Das 51 obras públicas, cinco foram avaliadas pela perícia, e apenas três foram consideradas nos fundamentos publicados nesta quinta. Os juízes também retomam mensagens de texto de 2015, extraídas do celular do ex-Secretário de Obras Públicas de Kirchner, José Francisco López, apresentadas como evidências pela acusação de uma suposta operação para cessar as atividades ilícitas após a mudança de governo - Mauricio Macri, do partido de direita Proposta Republicana, PRO, venceu a eleição presidencial desse ano.
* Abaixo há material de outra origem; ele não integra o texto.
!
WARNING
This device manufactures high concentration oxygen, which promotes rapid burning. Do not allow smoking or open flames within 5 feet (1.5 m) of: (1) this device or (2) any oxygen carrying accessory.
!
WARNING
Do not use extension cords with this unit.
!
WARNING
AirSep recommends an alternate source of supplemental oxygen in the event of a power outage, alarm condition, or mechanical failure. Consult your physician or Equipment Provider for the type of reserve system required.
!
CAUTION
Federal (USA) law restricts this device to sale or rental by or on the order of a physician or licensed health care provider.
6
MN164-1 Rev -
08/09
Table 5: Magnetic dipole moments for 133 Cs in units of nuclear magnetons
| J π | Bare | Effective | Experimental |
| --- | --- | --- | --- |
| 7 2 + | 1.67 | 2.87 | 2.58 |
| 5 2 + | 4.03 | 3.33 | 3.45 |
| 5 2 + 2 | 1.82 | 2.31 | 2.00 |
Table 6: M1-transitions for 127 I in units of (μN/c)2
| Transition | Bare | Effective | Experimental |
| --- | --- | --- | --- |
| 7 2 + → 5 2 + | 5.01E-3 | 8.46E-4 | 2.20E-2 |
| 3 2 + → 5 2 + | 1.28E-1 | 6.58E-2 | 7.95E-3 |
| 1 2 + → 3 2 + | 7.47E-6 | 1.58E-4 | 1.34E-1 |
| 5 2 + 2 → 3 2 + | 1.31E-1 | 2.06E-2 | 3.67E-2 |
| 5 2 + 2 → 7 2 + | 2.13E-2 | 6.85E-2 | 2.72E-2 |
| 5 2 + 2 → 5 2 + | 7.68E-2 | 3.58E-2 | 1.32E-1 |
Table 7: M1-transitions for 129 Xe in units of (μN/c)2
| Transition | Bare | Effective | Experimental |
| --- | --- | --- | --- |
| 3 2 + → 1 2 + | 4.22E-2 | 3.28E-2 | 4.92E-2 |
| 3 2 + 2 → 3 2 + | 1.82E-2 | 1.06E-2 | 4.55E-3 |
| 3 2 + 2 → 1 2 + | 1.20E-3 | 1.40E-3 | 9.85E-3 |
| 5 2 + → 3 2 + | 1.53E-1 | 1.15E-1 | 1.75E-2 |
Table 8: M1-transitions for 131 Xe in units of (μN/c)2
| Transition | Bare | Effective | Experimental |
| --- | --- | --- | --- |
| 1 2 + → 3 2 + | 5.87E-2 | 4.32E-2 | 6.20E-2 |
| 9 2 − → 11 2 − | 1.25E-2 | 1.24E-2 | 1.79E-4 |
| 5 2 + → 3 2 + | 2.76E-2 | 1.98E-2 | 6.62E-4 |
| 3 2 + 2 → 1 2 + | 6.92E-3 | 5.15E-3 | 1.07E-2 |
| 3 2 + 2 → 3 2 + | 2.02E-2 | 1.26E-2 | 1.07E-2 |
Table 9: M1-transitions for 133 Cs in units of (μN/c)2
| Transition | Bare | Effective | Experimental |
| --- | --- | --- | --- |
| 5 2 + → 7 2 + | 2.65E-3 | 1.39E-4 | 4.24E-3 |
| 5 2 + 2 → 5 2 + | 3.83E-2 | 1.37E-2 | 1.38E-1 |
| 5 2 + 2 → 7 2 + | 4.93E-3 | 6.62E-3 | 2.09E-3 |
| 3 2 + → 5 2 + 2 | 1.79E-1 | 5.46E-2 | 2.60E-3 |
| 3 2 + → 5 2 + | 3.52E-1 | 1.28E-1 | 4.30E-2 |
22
Os juízes concluem que as menções a uma "senhora" nas mensagens, a quem López se refere, trata-se, indubitavelmente, da então presidenta Cristina Kirchner.
"Apesar de que, dentro do Poder Executivo Nacional, a administração geral do país desde a reforma constitucional de 1994 é exercida pelo chefe do gabinete, o Presidente da Nação também é 'responsável político pela administração geral do país'. Isso implica uma responsabilidade jurídica e política, com projeções civis e penais", diz um trecho do fundamento.
A organização kirchnerista La Cámpora convocou uma vigília na noite anterior, na quarta-feira (8), no Palácio dos Tribunais em apoio à vice-presidenta. Um grande ato foi convocado pela militância peronista para este sábado, dia 11, no município de Avellaneda. As agrupações incentivam a candidatura de Cristina Kirchner para a eleição presidencial deste ano, já que a vice anunciou em dezembro, ao receber a sentença considerada injusta, que "não se candidataria a nada".
O presidente Alberto Fernández também condenou as operações judiciário-midiáticas contra Kirchner, durante seu discurso de abertura das sessões legislativas do ano. Fernandez mencionou particularmente as diversas travas nas investigações da tentativa de assassinato contra Cristina, ocorrida em setembro do ano passado.
A partir da publicação dos fundamentos, a defesa tem 10 dias úteis para apresentar a apelação na Câmara de Cassação Penal.
Juízes negam lawfare
Durante o processo judicial, Cristina Kirchner apontou contra o tribunal e afirmou que "sua sentença já estava escrita". O caso seria mais um capítulo de uma longa investida da oposição contra a líder peronista.
:: Cristina Kirchner acusa "Estado paralelo" judicial em 1º ato público após sentença na Argentina ::
A respeito desta afirmação, os juízes dedicaram um espaço do documento para retrucar as acusações: "Nada que não se tenha visto ou ouvido antes: especulação eleitoral, perseguição política, operação midiática, caso armado, tentativa de proscrição, falsa denúncia, conspiração, direito penal do inimigo, complô, caça judicial. Poderíamos seguir com a longa lista de subterfúgios habituais com os que se reponde a uma investigação, processo ou sentença judicial. Agora parece mais sofisticado falar de lawfare (como se as coisas descritas em inglês tivessem mais valor) para definir algo que, na realidade, aparece apenas como uma nova teoria conspiratória - tão antiga como o próprio Estado de Direito."
Além do escândalo dos chats vazados no ano passado, que revela a amizade entre juízes, o Grupo Clarín, funcionários do Partido Republicano e dois dos juízes redatores dos fundamentos hoje divulgados têm especial vínculo com o partido Proposta Republicana (PRO), liderado por Mauricio Macri. Uma foto em suas redes sociais revelaram que o juíz Rodrigo Giménez Uriburu jogou uma partida de futebol em um sítio do ex-presidente Macri; além de ter, no mesmo time, o procurador Diego Luciano, parte da acusação no caso das obras públicas. Por sua vez, o juíz Jorge Gorini também foi alvo de críticas por ter se reunido em diversas ocasiões com Patricia Bullrich, ex-Ministra de Segurança de Macri e líder da ala mais reacionária da coalizão macrista Juntos por Cambio.